A distinct mitochondrial myopathy, lactic acidosis and sideroblastic anemia (MLASA) phenotype associates with YARS2 mutations

Abstract

Nuclear-encoded disorders of mitochondrial translation are clinically and genetically heterogeneous. Genetic causes include defects of mitochondrial aminoacyl-tRNA synthetases, and factors required for initiation, elongation and termination of protein synthesis as well as ribosome recycling. We report on a new case of myopathy, lactic acidosis and sideroblastic anemia (MLASA) syndrome caused by defective mitochondrial tyrosyl aminoacylation. The patient presented at 1 year with anemia initially attributed to iron deficiency. Bone marrow aspirate at 5 years revealed ringed sideroblasts but transfusion dependency did not occur until 11 years. Other clinical features included lactic acidosis, poor weight gain, hypertrophic cardiomyopathy and severe myopathy leading to respiratory failure necessitating ventilatory support. Long-range PCR excluded mitochondrial DNA rearrangements. Clinical diagnosis of MLASA prompted direct sequence analysis of the YARS2 gene encoding the mitochondrial tyrosyl-tRNA synthetase, which revealed homozygosity for a known pathogenic mutation, c.156C>G;p.F52L. Comparison with four previously reported cases demonstrated remarkable clinical homogeneity. First line investigation of MLASA should include direct sequence analysis of YARS2 and PUS1 (encoding a tRNA modification factor) rather than muscle biopsy. Early genetic diagnosis is essential for counseling and to facilitate appropriate supportive therapy. Reasons for segregation of specific clinical phenotypes with particular mitochondrial aminoacyl tRNA-synthetase defects remain unknown.

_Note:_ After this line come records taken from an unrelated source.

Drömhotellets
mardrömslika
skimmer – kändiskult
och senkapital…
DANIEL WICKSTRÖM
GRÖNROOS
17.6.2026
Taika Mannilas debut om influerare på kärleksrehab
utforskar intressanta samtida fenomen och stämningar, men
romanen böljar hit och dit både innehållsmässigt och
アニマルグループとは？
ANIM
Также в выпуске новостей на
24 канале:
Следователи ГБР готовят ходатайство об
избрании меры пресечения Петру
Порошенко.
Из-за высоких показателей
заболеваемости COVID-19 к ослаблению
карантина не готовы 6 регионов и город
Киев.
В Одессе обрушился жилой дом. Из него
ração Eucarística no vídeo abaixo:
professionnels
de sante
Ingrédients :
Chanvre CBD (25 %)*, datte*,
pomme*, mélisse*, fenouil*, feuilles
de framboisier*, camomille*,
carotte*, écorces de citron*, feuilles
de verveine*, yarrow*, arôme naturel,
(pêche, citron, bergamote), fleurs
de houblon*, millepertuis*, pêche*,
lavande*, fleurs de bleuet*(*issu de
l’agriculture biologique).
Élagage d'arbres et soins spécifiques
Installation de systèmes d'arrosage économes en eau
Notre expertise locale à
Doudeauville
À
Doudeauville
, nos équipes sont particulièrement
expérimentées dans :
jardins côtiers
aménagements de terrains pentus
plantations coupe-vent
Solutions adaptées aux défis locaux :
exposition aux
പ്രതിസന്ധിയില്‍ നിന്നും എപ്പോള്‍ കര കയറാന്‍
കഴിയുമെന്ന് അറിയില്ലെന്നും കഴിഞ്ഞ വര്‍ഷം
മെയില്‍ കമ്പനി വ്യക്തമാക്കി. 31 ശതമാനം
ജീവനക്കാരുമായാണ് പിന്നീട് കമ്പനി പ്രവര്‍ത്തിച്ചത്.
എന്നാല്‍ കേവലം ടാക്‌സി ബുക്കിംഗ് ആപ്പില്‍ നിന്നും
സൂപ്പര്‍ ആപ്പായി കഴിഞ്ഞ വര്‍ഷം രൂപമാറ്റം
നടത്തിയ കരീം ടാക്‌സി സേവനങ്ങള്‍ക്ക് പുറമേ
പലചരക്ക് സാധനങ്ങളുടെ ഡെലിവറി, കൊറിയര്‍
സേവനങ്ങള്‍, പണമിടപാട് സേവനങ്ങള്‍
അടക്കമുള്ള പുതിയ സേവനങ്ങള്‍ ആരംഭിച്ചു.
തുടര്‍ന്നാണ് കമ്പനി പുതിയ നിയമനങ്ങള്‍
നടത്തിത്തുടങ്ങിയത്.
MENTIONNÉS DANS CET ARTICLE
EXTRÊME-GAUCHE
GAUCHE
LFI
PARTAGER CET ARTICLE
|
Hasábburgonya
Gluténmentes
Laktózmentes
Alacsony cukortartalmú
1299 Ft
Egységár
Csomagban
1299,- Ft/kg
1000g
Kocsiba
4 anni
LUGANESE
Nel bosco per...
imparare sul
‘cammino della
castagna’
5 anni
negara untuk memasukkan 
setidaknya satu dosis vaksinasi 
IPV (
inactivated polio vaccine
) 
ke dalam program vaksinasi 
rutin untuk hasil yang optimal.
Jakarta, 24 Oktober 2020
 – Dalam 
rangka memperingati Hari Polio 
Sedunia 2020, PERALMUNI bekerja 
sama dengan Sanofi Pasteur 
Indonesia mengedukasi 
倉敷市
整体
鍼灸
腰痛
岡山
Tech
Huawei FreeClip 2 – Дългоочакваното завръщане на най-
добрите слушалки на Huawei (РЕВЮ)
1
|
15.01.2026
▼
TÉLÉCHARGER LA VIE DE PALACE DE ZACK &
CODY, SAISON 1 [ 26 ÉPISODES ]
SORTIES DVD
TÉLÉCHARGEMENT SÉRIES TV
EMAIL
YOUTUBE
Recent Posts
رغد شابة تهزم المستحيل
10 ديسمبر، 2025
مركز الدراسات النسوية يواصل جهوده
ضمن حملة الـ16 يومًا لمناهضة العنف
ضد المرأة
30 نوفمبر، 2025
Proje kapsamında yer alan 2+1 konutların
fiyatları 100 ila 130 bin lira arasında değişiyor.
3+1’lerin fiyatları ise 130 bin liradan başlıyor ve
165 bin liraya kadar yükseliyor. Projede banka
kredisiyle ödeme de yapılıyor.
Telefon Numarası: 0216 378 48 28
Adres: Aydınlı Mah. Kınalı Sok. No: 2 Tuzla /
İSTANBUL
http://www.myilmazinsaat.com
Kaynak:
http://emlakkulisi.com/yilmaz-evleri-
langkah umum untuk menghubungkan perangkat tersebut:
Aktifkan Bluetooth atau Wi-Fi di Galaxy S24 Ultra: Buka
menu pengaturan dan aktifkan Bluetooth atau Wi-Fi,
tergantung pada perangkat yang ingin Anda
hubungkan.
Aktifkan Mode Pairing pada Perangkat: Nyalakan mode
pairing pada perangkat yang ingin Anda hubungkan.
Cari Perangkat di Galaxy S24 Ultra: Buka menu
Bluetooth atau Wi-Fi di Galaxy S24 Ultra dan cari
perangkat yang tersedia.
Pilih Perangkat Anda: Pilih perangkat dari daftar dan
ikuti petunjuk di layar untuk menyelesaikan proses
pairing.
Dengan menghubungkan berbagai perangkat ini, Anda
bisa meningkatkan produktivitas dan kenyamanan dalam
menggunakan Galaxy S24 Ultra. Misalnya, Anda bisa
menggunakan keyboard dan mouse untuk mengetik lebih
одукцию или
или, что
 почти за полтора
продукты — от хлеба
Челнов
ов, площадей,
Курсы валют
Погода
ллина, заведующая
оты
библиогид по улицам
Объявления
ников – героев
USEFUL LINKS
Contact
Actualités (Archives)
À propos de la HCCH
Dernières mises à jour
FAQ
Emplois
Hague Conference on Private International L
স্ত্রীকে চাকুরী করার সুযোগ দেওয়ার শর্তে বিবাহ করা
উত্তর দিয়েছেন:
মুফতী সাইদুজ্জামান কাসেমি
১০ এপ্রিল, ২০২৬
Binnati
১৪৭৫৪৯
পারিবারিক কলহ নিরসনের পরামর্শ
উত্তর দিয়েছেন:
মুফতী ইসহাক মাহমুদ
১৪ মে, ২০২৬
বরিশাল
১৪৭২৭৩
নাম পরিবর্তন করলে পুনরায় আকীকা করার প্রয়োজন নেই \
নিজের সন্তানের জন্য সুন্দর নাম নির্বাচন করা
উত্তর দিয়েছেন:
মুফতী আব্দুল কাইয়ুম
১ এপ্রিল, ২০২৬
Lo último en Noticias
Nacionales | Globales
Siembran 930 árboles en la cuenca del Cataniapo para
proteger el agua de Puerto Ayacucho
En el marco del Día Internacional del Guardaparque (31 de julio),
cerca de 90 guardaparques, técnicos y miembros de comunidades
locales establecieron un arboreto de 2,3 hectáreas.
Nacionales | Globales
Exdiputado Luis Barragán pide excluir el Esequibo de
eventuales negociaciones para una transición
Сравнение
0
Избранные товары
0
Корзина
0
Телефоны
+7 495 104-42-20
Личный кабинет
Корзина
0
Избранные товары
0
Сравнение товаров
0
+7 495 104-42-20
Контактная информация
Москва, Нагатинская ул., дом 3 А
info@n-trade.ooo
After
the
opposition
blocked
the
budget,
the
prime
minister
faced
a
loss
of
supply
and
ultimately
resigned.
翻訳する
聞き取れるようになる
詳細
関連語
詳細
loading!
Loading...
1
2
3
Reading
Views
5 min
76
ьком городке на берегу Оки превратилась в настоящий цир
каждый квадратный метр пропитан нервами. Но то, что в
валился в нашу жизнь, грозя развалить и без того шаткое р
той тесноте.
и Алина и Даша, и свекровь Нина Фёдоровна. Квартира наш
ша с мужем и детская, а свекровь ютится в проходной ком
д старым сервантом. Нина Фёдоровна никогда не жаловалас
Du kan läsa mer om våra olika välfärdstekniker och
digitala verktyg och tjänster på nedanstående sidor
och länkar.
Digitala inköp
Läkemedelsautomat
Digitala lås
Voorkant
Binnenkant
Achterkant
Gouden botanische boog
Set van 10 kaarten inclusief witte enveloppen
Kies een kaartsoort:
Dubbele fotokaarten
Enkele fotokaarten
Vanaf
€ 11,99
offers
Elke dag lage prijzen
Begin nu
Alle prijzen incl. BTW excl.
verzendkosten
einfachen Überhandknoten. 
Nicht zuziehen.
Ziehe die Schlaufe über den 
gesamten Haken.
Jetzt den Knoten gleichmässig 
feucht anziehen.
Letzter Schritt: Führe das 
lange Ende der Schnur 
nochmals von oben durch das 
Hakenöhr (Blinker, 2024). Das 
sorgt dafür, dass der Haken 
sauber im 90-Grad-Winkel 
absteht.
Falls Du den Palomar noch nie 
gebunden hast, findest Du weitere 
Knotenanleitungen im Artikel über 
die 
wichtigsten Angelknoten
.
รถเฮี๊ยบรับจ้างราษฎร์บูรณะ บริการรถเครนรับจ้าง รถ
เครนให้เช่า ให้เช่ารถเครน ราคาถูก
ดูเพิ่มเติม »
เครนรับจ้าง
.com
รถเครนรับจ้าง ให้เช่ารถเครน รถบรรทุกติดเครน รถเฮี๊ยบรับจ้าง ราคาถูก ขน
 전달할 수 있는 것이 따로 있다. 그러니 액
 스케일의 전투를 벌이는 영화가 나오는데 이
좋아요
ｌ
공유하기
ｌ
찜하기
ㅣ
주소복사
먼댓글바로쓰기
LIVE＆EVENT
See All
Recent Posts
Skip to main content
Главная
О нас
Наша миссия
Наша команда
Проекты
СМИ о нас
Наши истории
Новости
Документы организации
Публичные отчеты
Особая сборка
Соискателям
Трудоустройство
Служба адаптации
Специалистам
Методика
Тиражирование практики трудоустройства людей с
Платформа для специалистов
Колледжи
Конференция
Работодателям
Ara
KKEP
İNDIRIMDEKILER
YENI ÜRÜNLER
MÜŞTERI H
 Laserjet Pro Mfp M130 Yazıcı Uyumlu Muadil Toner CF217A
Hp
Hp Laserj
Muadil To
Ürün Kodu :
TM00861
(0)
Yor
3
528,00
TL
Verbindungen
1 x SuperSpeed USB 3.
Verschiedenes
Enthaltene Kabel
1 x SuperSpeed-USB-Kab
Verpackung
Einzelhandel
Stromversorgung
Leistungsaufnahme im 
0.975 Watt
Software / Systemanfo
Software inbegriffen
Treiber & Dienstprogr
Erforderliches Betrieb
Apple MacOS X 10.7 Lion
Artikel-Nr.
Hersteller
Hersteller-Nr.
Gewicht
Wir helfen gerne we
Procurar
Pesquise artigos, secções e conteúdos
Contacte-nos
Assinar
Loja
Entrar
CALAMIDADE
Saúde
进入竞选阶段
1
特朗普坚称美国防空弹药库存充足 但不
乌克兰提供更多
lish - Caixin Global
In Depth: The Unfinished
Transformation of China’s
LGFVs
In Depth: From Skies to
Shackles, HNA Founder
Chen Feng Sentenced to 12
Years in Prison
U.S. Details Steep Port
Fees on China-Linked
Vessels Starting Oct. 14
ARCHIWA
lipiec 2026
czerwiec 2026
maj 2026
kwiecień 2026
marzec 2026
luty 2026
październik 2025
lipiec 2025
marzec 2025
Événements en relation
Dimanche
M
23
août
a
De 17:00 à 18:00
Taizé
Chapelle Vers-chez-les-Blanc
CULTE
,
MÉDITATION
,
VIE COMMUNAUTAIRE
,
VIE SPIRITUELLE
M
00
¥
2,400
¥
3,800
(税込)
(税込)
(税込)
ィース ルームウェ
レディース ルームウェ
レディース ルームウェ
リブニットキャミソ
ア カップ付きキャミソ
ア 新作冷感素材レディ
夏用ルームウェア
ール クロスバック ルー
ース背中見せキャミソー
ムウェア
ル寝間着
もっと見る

Keywords: MLASA; YARS2; lactic acidosis; mitochondrial disease; mitochondrial myopathy; sideroblastic anemia.

Figure 1

a: Bone marrow aspirate stained for iron with Perls' Prussian blue stain (original magnification 60×). Arrows indicate two of the numerous ringed sideroblasts seen. b: Sequence electropherogram of part of exon 1 of the YARS2 gene. The control sequence is wild-type homozygous (top panel) whilst the patient is homozygous for the c.156C>G mutation resulting in proline to leucine substitution (second panel) and the parents are both heterozygous (lower two panels).